Why Reparations for Slavery Deserve Consideration

Does there lie a case for reparations for those affected by the enslavement of African Americans?

With the presidential elections fast approaching, and amid countless debates and ever-growing public participation in American politics, many noteworthy issues have risen to the forefront of the conversation. Among these topics lies the case for and against reparations for those affected by the enslavement of African Americans.

The question of slave reparations has arisen in various political state-level and national debates across the country, manifesting itself in a wide variety of proposals—the most popular among them being monetary compensation for those historically affected by racism against the enslaved.

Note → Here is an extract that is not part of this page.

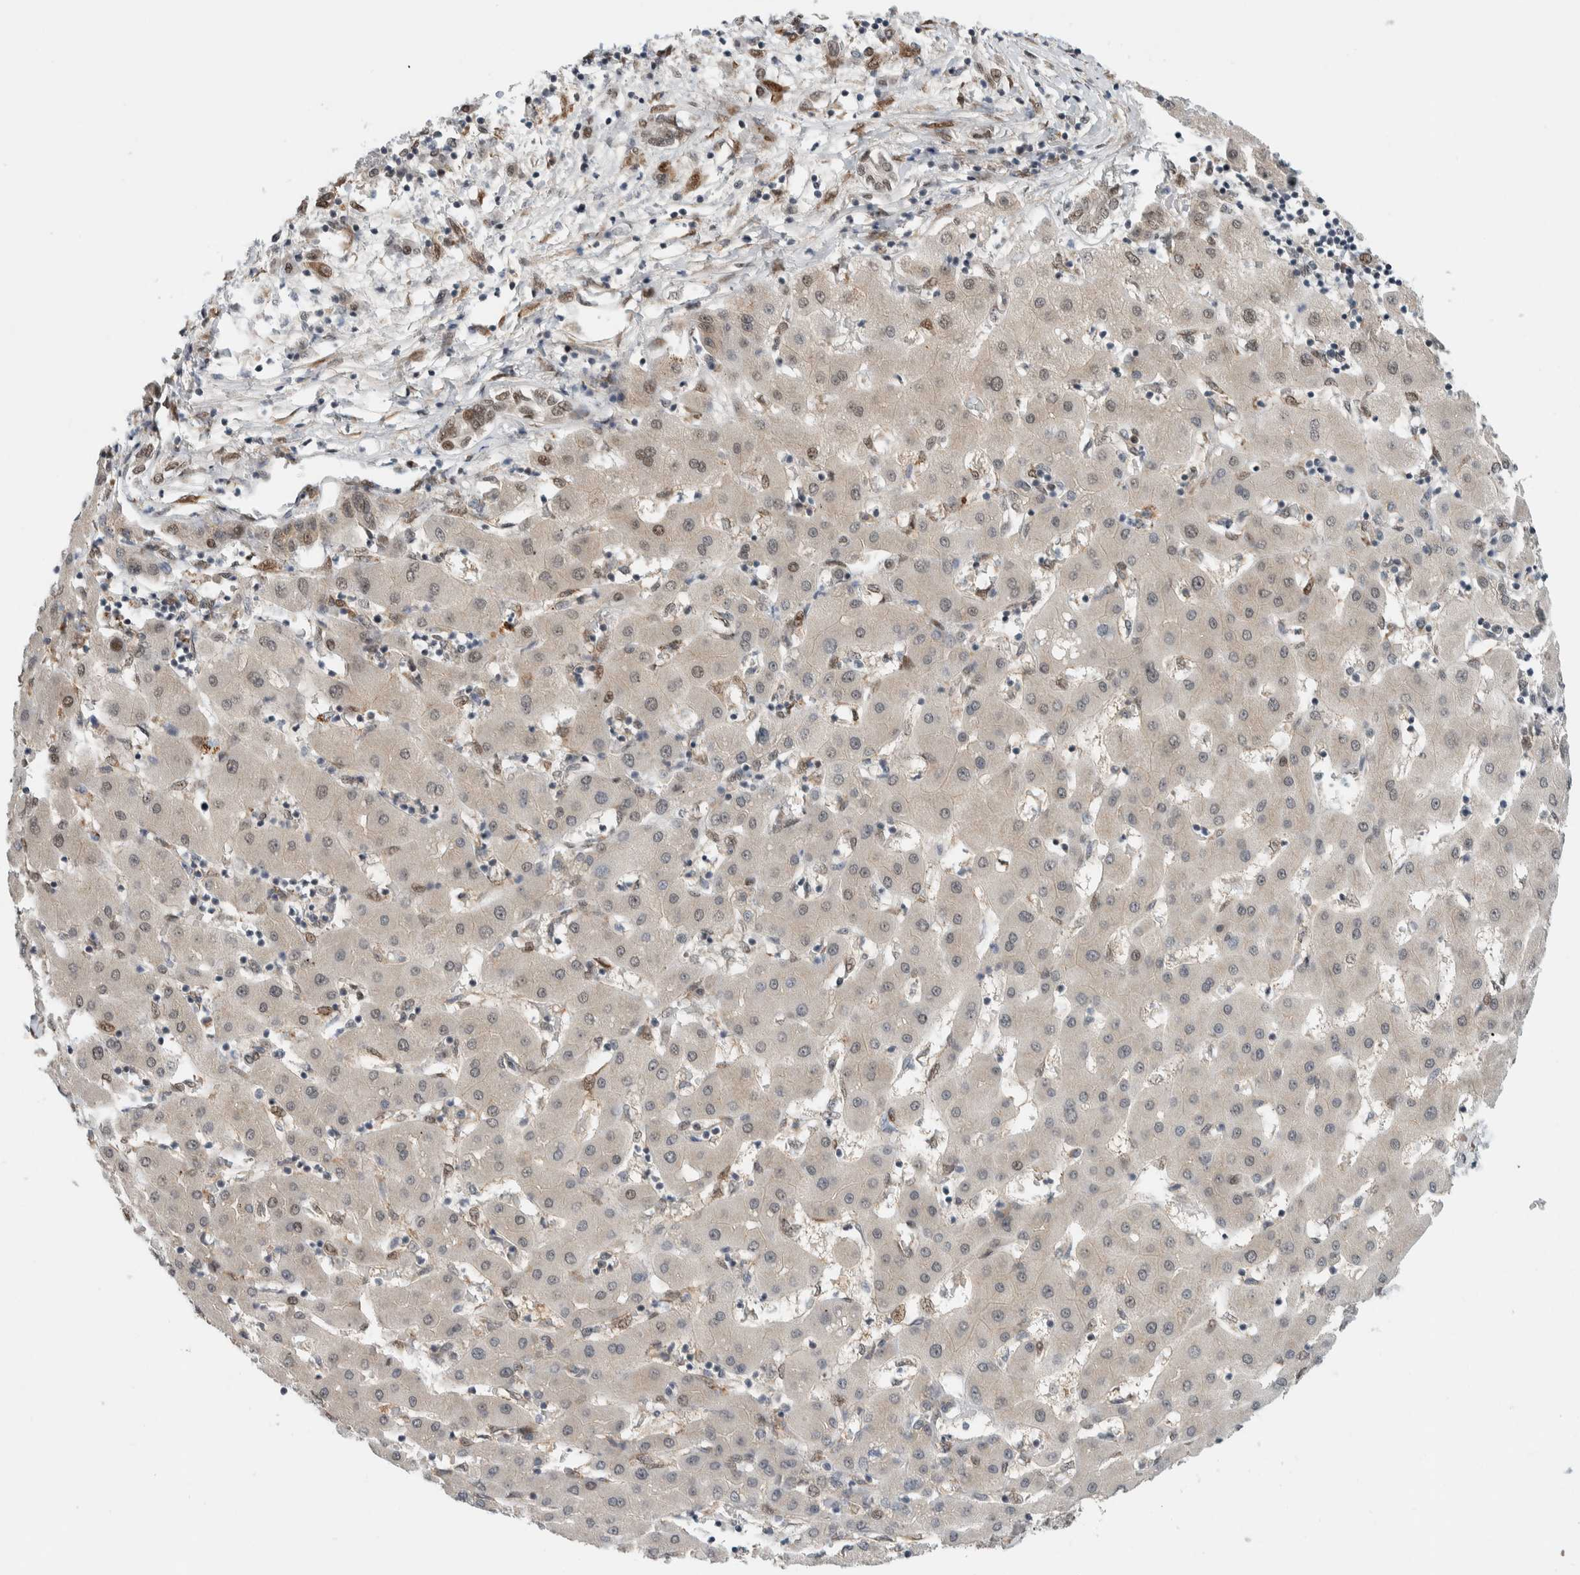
{"staining": {"intensity": "weak", "quantity": "25%-75%", "location": "nuclear"}, "tissue": "liver cancer", "cell_type": "Tumor cells", "image_type": "cancer", "snomed": [{"axis": "morphology", "description": "Carcinoma, Hepatocellular, NOS"}, {"axis": "topography", "description": "Liver"}], "caption": "Liver cancer stained with DAB immunohistochemistry (IHC) exhibits low levels of weak nuclear positivity in about 25%-75% of tumor cells.", "gene": "TNRC18", "patient": {"sex": "male", "age": 65}}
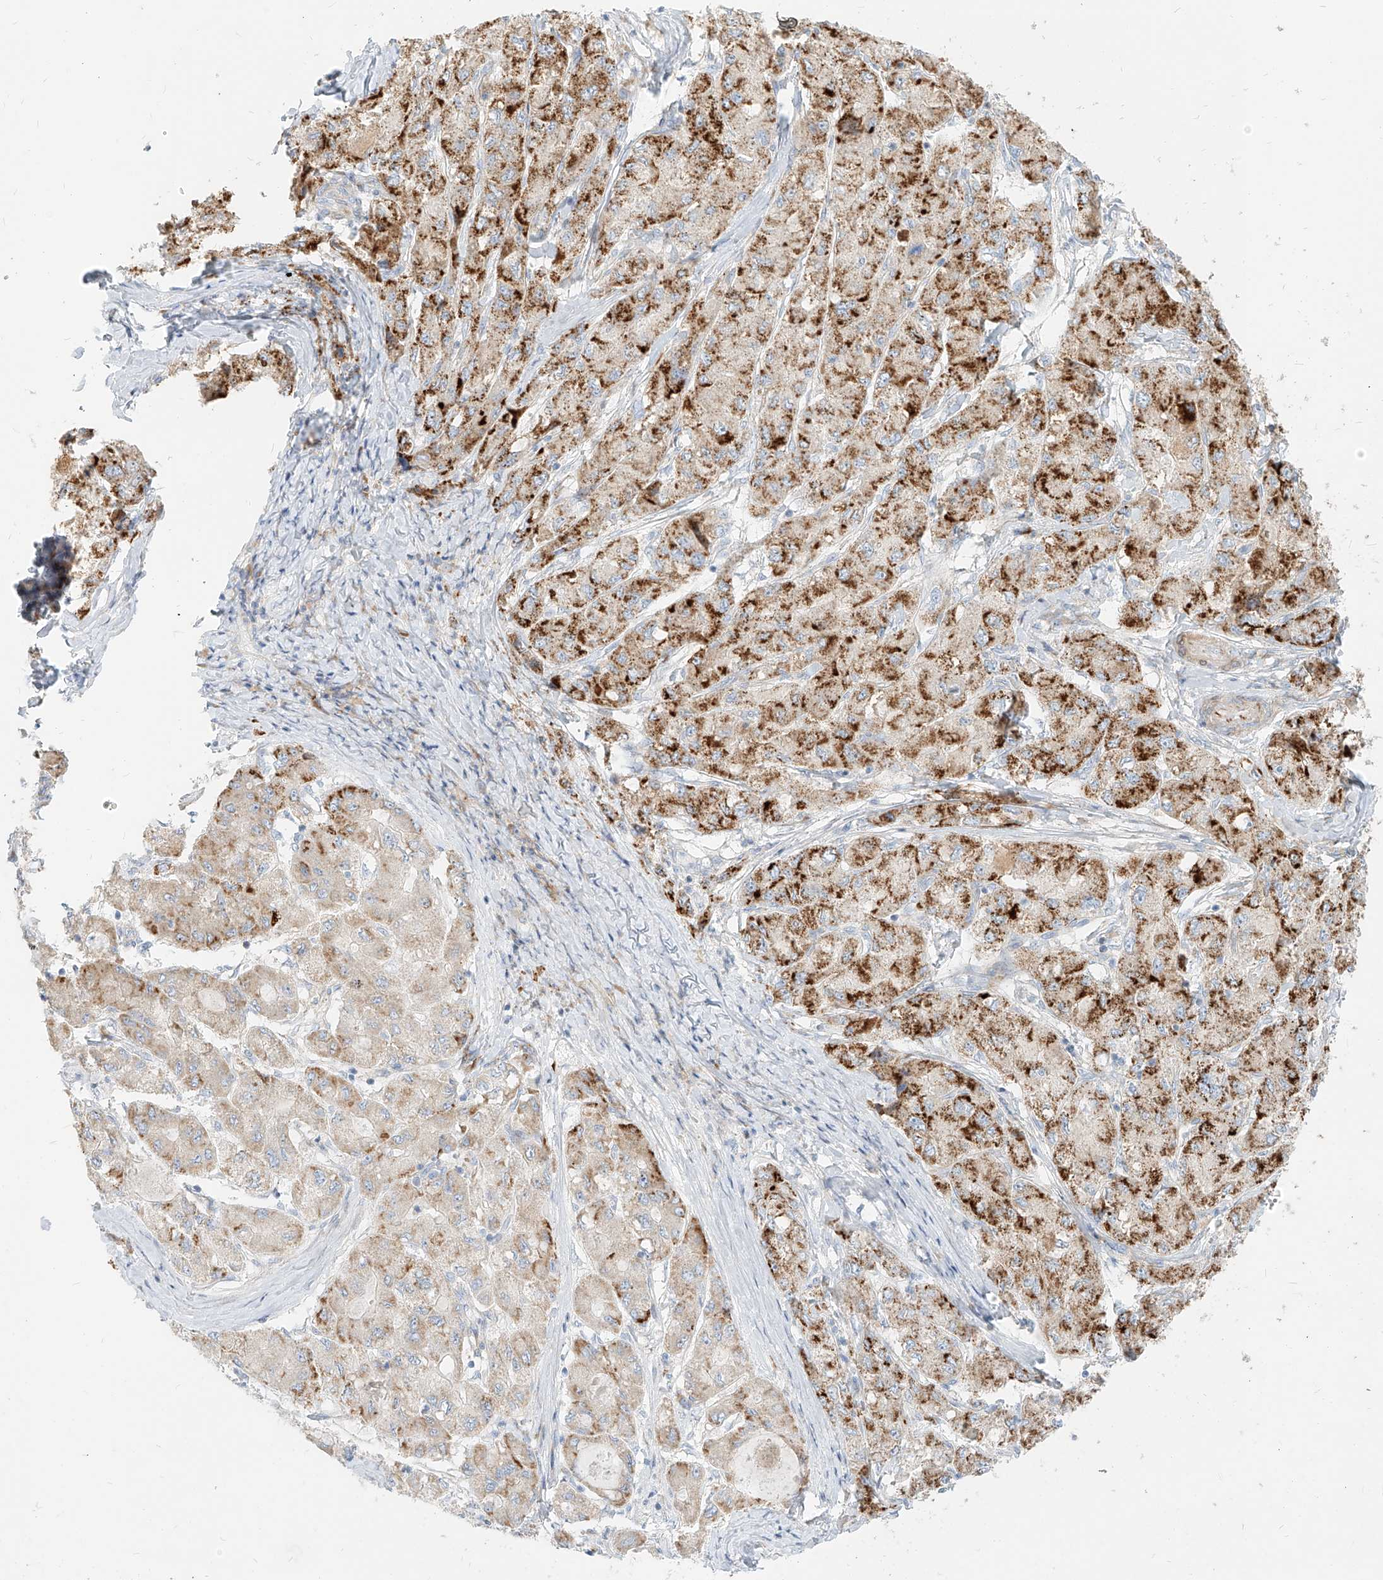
{"staining": {"intensity": "moderate", "quantity": ">75%", "location": "cytoplasmic/membranous"}, "tissue": "liver cancer", "cell_type": "Tumor cells", "image_type": "cancer", "snomed": [{"axis": "morphology", "description": "Carcinoma, Hepatocellular, NOS"}, {"axis": "topography", "description": "Liver"}], "caption": "The micrograph demonstrates staining of liver cancer, revealing moderate cytoplasmic/membranous protein expression (brown color) within tumor cells. (brown staining indicates protein expression, while blue staining denotes nuclei).", "gene": "MTX2", "patient": {"sex": "male", "age": 80}}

In June of 2014, The Atlantic published a ground-breaking article written by American author and journalist Ta-Nehisi Coates. In this article, Coates traces the effects of slavery, Jim Crow laws, and segregation . He highlights the numerous inequalities that have arisen in the socioeconomic statuses of African-American and white families, claiming that “Black families, regardless of income, are significantly less wealthy than white families.”

Upon the publication of Coates’ groundbreaking article, the issue of reparations has sparked debate in households, college campuses, and—perhaps most audibly—on the political stage. Democratic candidates for president such as Senators Elizabeth Warren and Cory Booker, as well as House Speaker Nancy Pelosi have endorsed the idea, agreeing that compensation for the tangible  historical repercussions of slavery deserve serious consideration.

Coleman Hughes, another influential political commentator, however, somewhat doubts the ability of America to come to terms with the racism both in today’s society and that of the past. In his article, published in the right-leaning Australian magazine Quilette, he criticizes the American public for ignoring the ways slavery continues to haunt us, claiming America is not likely to budge on the prejudices that have become fundamental to the American experience.

Hughes, however, does make a compelling point: those who may be against reparations often still support policies that aid the poor. Therefore, the debate should be examined not through the question, “should America help black people or not,” but rather through “should we help based on genealogy or socioeconomic status?”

In many cases, a policy based on socioeconomics would, in the long term, prove more efficient and effective. Ancestral connections are arguably a far less reliable system of determining who is eligible for reparations. This alternative approach would also prevent giving money to those who are not really experiencing the effects of past slavery, such as celebrities like Oprah Winfrey or Lebron James, leaving more money for people in need as well as other historically marginalized groups like Native Americans.

While many do not think of a program based on wealth as “real reparations,” the intention behind the financial aid that monetary compensation will offer would make for more of a positive impact on America than a reparations system based on genealogy. Nonetheless, perhaps one of the most poignant messages presented in Coates’ article is the idea that by merely increasing awareness about reparations, activists have catalyzed meaningful conversation that is a vital first step towards a definite solution.

The fact that people have experienced and continue to experience the effects of systemic racism against black people in America stands irrefutable. The true question lies in how America will address and atone for the atrocities committed against black slaves instead of ignoring this painful—yet significant—part of our history.